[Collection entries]
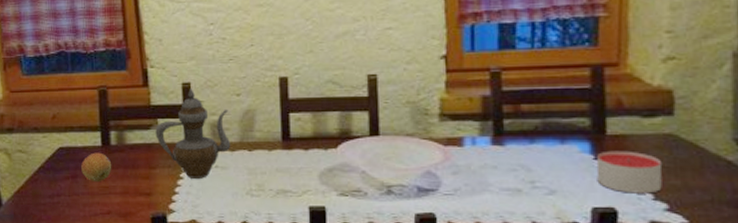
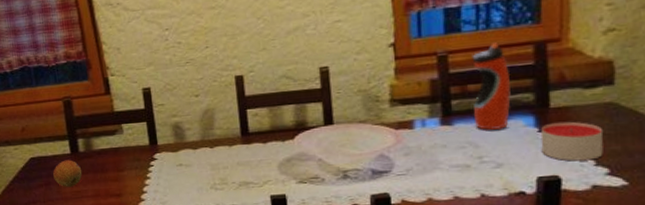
teapot: present [155,89,231,179] -> none [120,93,194,178]
water bottle: none [526,62,566,155] -> present [472,42,511,131]

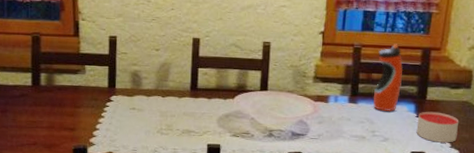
fruit: present [53,160,83,188] -> none [11,91,40,117]

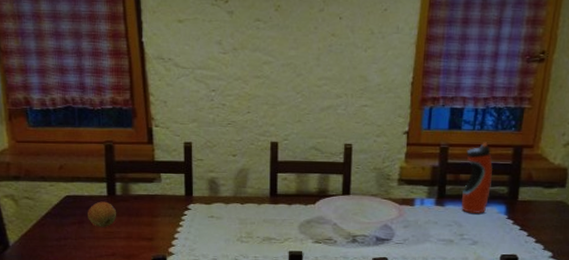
fruit: none [11,91,40,117] -> present [88,201,117,228]
candle: present [416,111,459,143] -> none [507,212,553,245]

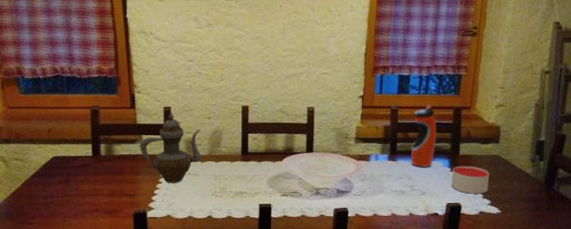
fruit: present [88,201,117,228] -> none [73,161,101,186]
teapot: none [158,148,226,227] -> present [140,112,202,183]
candle: none [507,212,553,245] -> present [451,165,490,194]

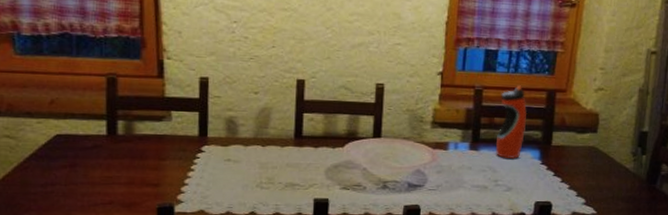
teapot: present [140,112,202,183] -> none [168,83,245,171]
candle: present [451,165,490,194] -> none [541,158,586,192]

**Task instructions**. With the pictures stripped out, return each record word for word.

**Expected answer**.
teapot: present [155,89,231,179] -> none [120,93,194,178]
water bottle: none [526,62,566,155] -> present [472,42,511,131]

fruit: present [53,160,83,188] -> none [11,91,40,117]

fruit: none [11,91,40,117] -> present [88,201,117,228]
candle: present [416,111,459,143] -> none [507,212,553,245]

fruit: present [88,201,117,228] -> none [73,161,101,186]
teapot: none [158,148,226,227] -> present [140,112,202,183]
candle: none [507,212,553,245] -> present [451,165,490,194]

teapot: present [140,112,202,183] -> none [168,83,245,171]
candle: present [451,165,490,194] -> none [541,158,586,192]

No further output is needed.